“Tell me, coach.” Myles was crouched down into en garde position again, fencing mask removed but foil aimed in Coach Dan’s direction. “How goes your ongoing request for electronics?”
“Look around, Myles.” Coach Dan waved his right arm in front of him. “You don’t see any machines, any reels, lames even.”
Myles uttered a contemptuous short laugh. “You know, there was a time last year I actually thought old Stu Higgins would open up his budget for you.”
Coach Dan’s right hand transformed into a traffic cop’s, flat palm commanding Myles to stop. “We get by, Myles. Like we always have.”
“Of course, of course! Still, it must be difficult to face yet another year of being ignored, not having the equipment you need. Especially difficult because, back when I was on the team, we nearly came into our own? Stories in the paper, nearly two dozen team members, hosting our own tournament. But that’s all gone now, isn’t it? And you do know why, yes?”

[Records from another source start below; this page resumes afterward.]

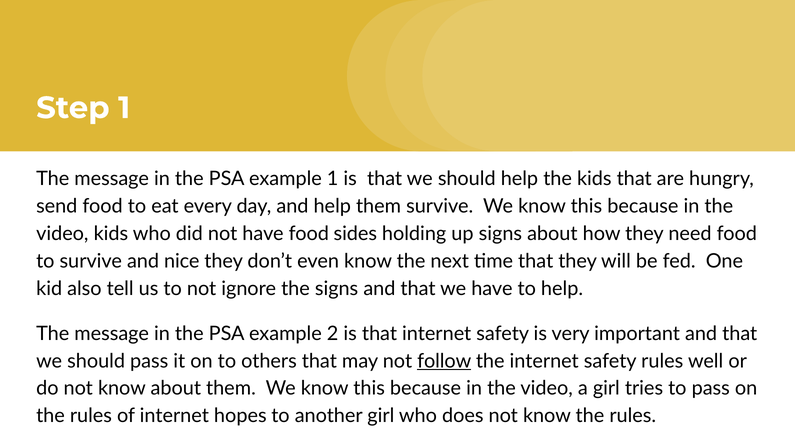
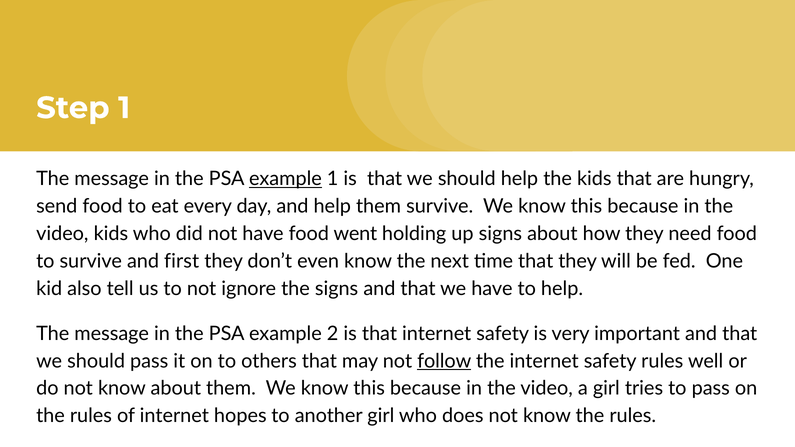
example at (285, 179) underline: none -> present
sides: sides -> went
nice: nice -> first
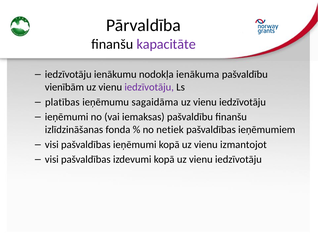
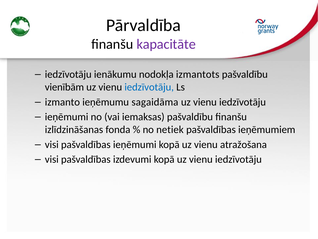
ienākuma: ienākuma -> izmantots
iedzīvotāju at (149, 87) colour: purple -> blue
platības: platības -> izmanto
izmantojot: izmantojot -> atražošana
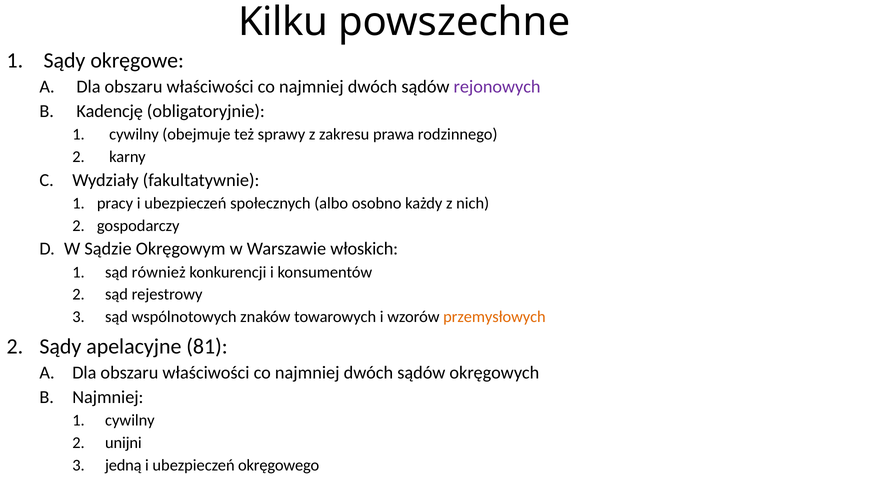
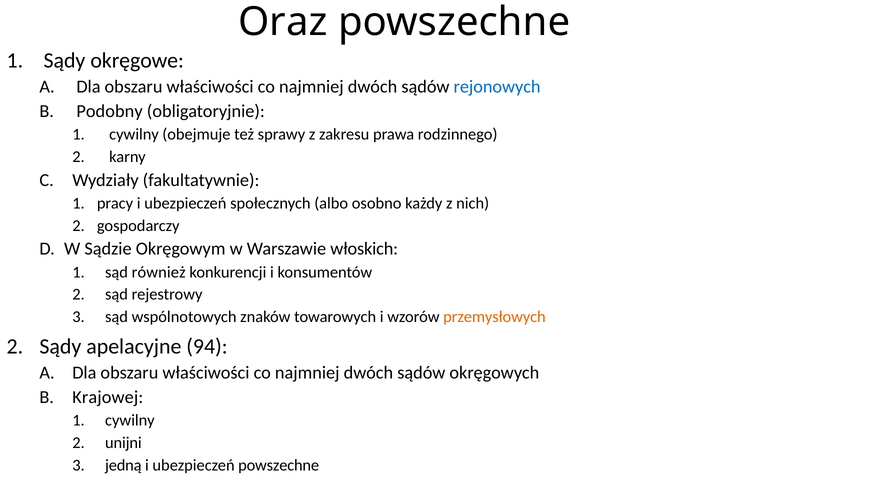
Kilku: Kilku -> Oraz
rejonowych colour: purple -> blue
Kadencję: Kadencję -> Podobny
81: 81 -> 94
Najmniej at (108, 397): Najmniej -> Krajowej
ubezpieczeń okręgowego: okręgowego -> powszechne
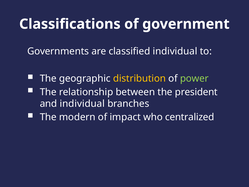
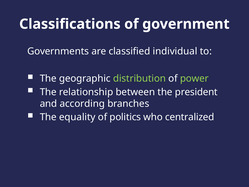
distribution colour: yellow -> light green
and individual: individual -> according
modern: modern -> equality
impact: impact -> politics
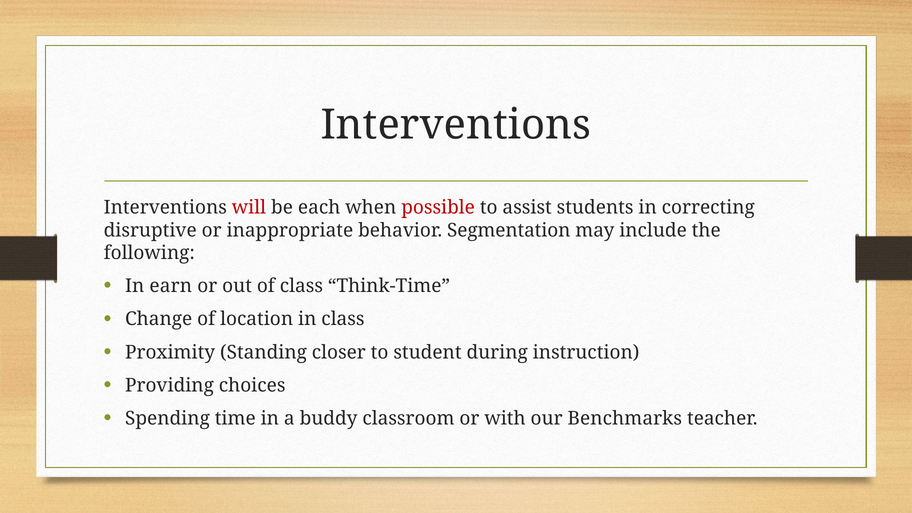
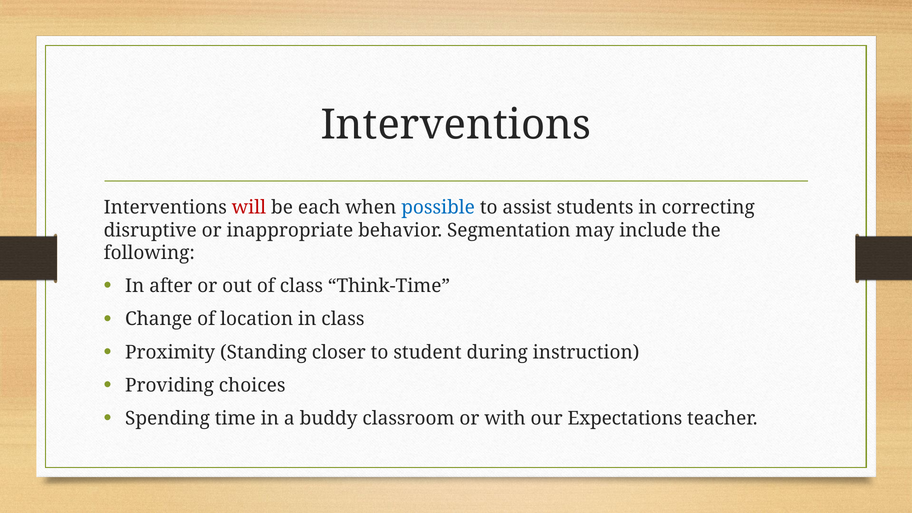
possible colour: red -> blue
earn: earn -> after
Benchmarks: Benchmarks -> Expectations
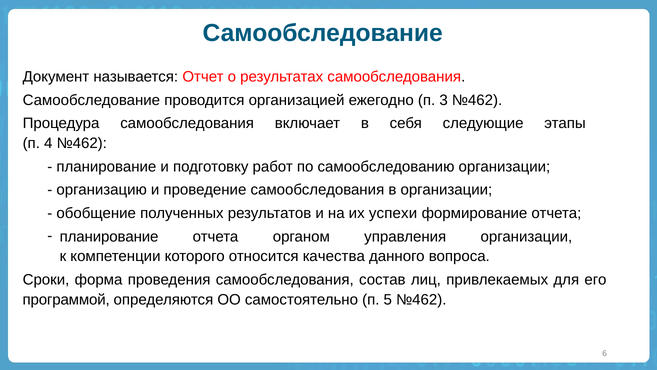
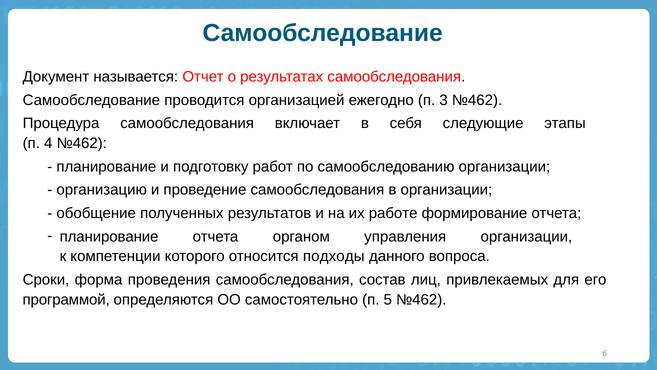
успехи: успехи -> работе
качества: качества -> подходы
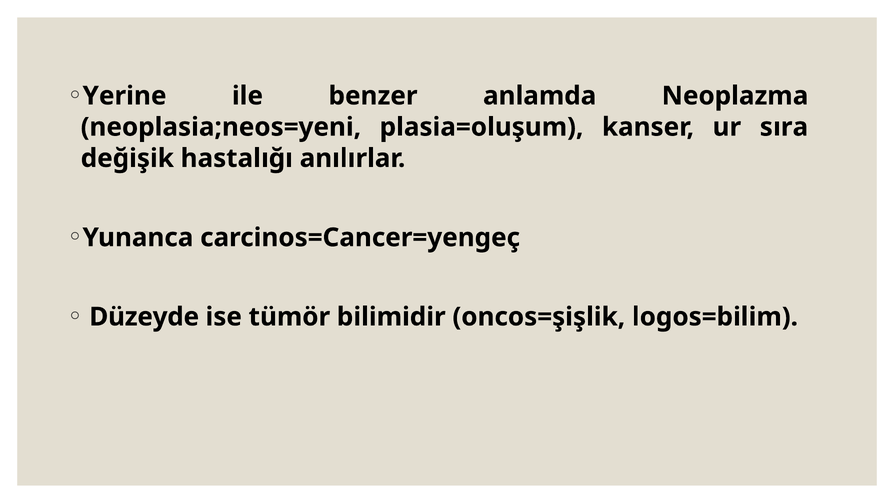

For the first time that anyone on the Bark Bay High School fencing team could remember, their coach looked flusterated. “This isn’t — “
“The problem, coach, is that you keep thinking of fencing as a team sport. You want the team to be successful, you’re always looking out for your team. But the reality is that all people care about is individuals, personalities. Back when I was around to be your golden boy, we had all the attention we needed. But now — ” he came out of his crouch, looked around quickly at the half-dozen team members — “sorry folks, but you really do look a bit sorry — “
“Give me a foil.” Coach Dan had thrust his right arm towards the team’s equipment bag, without taking his gaze off from Myles.